Flowsheet matters more than equipment

Because different materials display different grinding behavior, even the best mill on the market would struggle to deliver the best for both. Instead, plants should be looking at the best combination of equipment to achieve maximum substitution, taking into account drying, grinding and blending, all while maintaining tight sulfate control and gathering real-time PSD insight.

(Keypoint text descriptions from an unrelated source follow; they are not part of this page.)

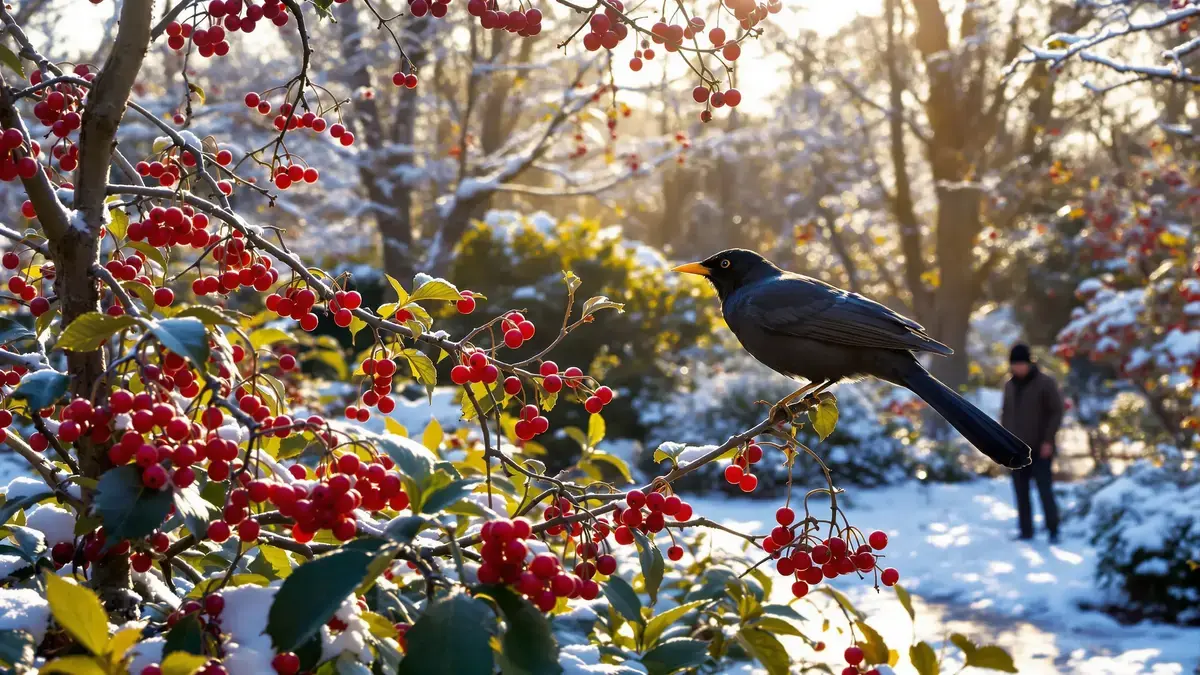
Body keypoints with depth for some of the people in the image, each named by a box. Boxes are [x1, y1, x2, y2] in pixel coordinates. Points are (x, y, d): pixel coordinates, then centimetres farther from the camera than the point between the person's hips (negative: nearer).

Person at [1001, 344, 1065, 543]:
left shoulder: (1045, 383, -7)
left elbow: (1056, 411, -8)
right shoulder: (1009, 385, 9)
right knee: (1021, 492, 5)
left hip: (1040, 448, -5)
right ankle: (1026, 531, 12)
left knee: (1045, 490, -6)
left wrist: (1048, 440, -13)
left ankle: (1053, 531, 3)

Services bring together expertise and experience
The shift to 50% clinker replacement shouldn’t be attempted in isolation. Across the industry we can learn from each other – from failed attempts as much as successes. And, whether you're evaluating if a calcined clay source will work in your plant, understanding how variable feedstock will behave in your system, or optimizing existing equipment for low-clinker cements, there are services to support you through these challenges.
Material suitability and supply risk are often the first hurdle. Not all calcined clays perform equally – LOI, kaolinite content, reactivity all vary. Our materials testing facility in Dania provides detailed analysis of clay samples to answer a straightforward question: will this resource work in my plant, at my target replacement level, with my product specifications? This upfront assessment can save months of trial-and-error or prevent costly supply commitments to unsuitable material.
Handling new materials can add another layer of difficulty. High-moisture clays, variable particle size distributions, and unfamiliar feedstock characteristics can create flow problems in pneumatic transport systems designed for traditional cement components. Our Pneumatic Transport R&D Lab in Pennsylvania identifies material flow behavior under your specific conditions, enabling engineering solutions that prevent bottlenecks or equipment wear without requiring complete system redesigns.
Process audits and grinding optimization address the third category: making your existing equipment work more efficiently with low-clinker blends. Process audits identify where energy is wasted, where PSD control is slipping, and where simple upgrades deliver disproportionate returns. For ball mill circuits, separator upgrades – third-generation designs like the O-SEPA® or SEPAX™ – improve classification efficiency and reduce recirculation, typically delivering 5–10% power consumption reductions. For VRM circuits, upgrades like the ROKS-H separator help address overgrinding in low-clinker formulations, yielding 2–3% energy savings while improving product consistency. Our service experts can help you understand which upgrades and process adjustments will help get you closest to your goals.
Where to start without new mills
You don't need to replace your mill to transition to low-clinker cement. You need to understand your material, design your flowsheet for it, and optimise the equipment you have.
- Increase limestone filler (with PSD control)
- Adopt separate grinding or hybrid SG (VRM clinker + BM SCM)
- Add classifier upgrades
- Tune sulfate carriers to new PSD distributions
- Implement rapid QC cycles
- Optimise moisture handling in grinding circuits
- Create SCM “cocktail blends” to buffer variability
These steps alone can unlock 5–15% clinker reduction in many plants.